EXCERPT PROVIDED >>
To this end, they were given a recent boost by news that four of the biggest U.S. e-mail providers had sued hundreds of online marketers under a new federal law that bans the worst kinds of spam e-mail. And, the legal clampdown will intensify in Europe in the coming months, industry officials say.
“A year ago people were scared that e-mail was going to stop being useful because the amount of spam was increasing so quickly but now it’s starting to come under control,” said Ken Schneider, Brightmail’s chief technology officer.
Brightmail filters 80 billion e-mails a month, blocks two billion spams a day and looks after 300 million e-mail boxes the world over.
Since setting up in 1998, it has filtered spam for some of the world’s most prominent service providers, ranging from telecoms giant AT&T, EarthLink and Microsoft’s MSN in the U.S. to BT Openworld and Demon Internet in Britain.
The Dublin office has been up and running for two years, with Brightmail taking advantage of the relatively low-cost base and highly-skilled workforce on offer in Ireland.
Part of the problem is deciding what does and doesn’t constitute spam, which Brightmail estimates makes up around 60 percent of all Internet e-mail.
“We all receive unsolicited messages on a daily basis from our boss asking us to do something,” said Schneider. “You might consider it unwanted e-mail but it’s not generally thought of as spam.”
The problem comes with unsolicited e-mail that is sent in bulk to random addresses with varying subject lines to disguise their true intent.
Brightmail has two million decoy e-mail accounts in existence that attract unsuspecting spam e-mail and forward it to Dublin for analysis.
Rules are then written about how to block particular types of spam and are sent out to Brightmail’s customers to halt spam attacks in their tracks.
“We prioritize our attacks and go after the biggest first,” said Schneider.
He estimated the number of spammers around the world to number under a thousand with many buying CDs containing millions of e-mail addresses they use to ply their trade.
“You find some people who deny it’s spam and tell you they bought the e-mail addresses and you have to explain to them that the recipients never agreed to receive it,” Schneider added.

EXTRACTED ENTRIES >>
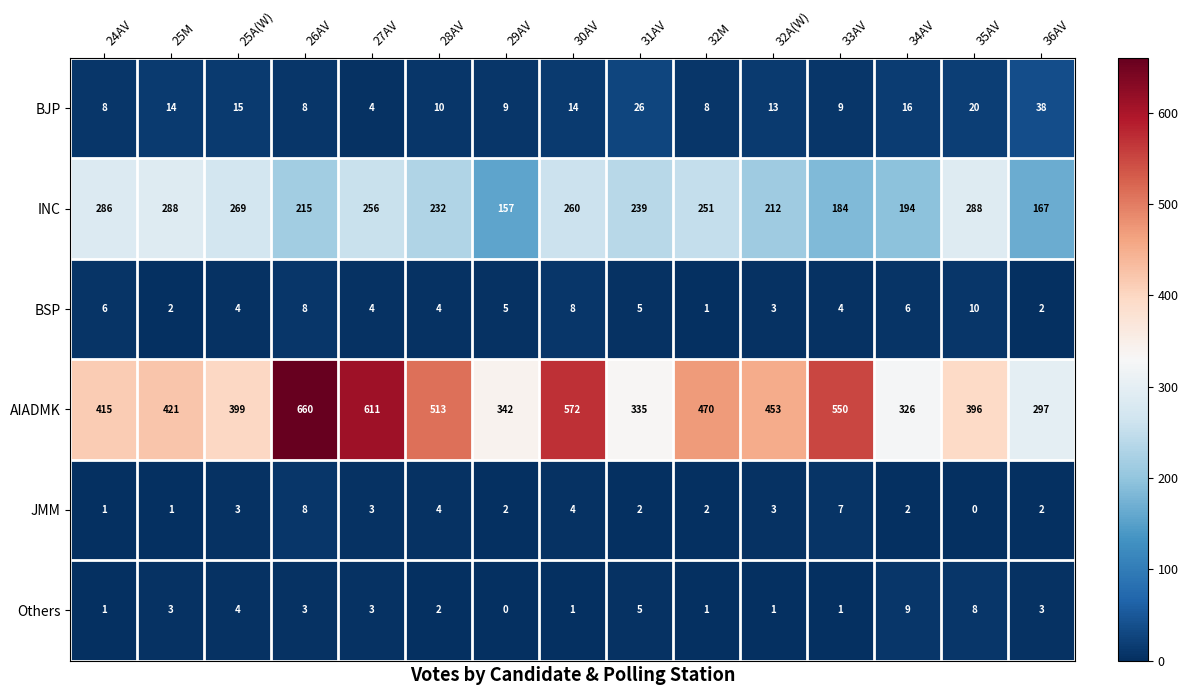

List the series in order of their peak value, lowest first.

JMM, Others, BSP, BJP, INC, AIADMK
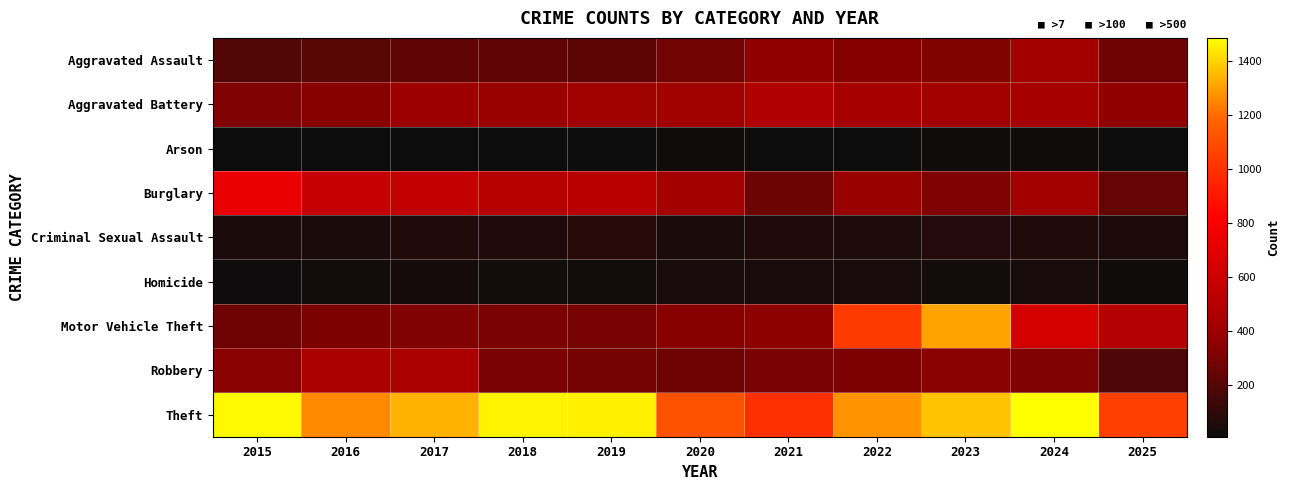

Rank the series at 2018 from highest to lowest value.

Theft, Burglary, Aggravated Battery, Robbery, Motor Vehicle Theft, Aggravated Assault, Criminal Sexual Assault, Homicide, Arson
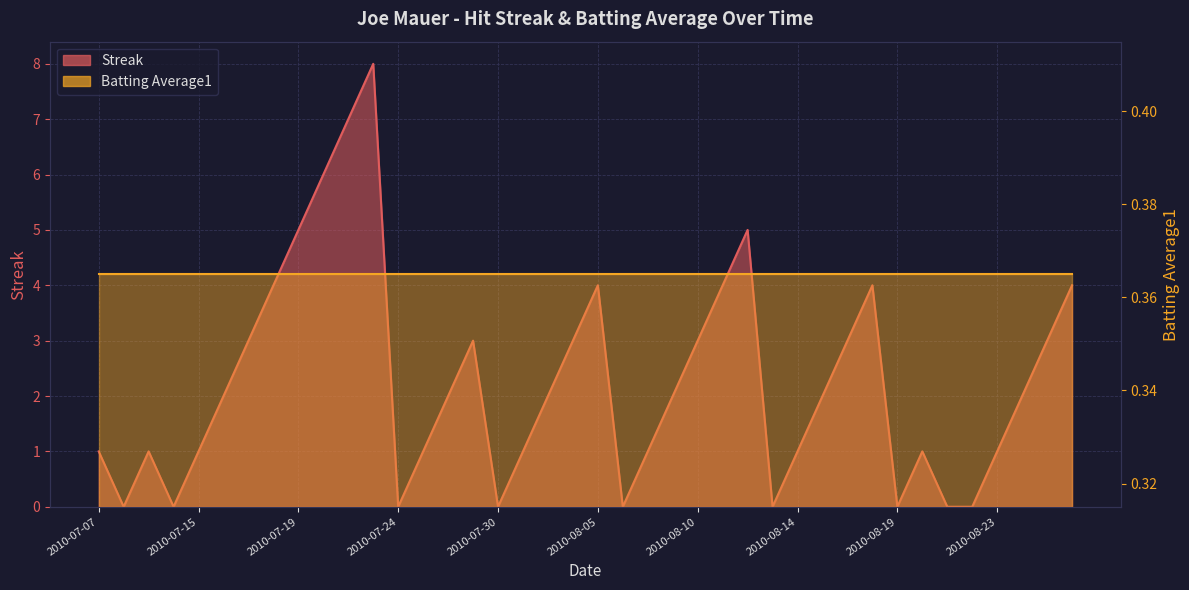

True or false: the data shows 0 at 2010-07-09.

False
==
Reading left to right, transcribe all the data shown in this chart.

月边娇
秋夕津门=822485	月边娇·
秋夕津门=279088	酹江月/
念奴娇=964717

TASK STATEMENT >> Please summarize the excerpt on spam filtering in two sentences. The records were drawn from a separate source.

SOLUTION FOR THIS EXERCISE >> Brightmail filters 80 billion e-mails a month and blocks two billion spams a day, using two million decoy accounts that forward spam to its Dublin office for analysis, where blocking rules are written and sent out to its customers. Ken Schneider, its chief technology officer, says spam, which Brightmail estimates makes up around 60 percent of Internet e-mail, is starting to come under control, and four of the biggest U.S. e-mail providers have sued hundreds of online marketers under a new federal law banning the worst kinds of spam.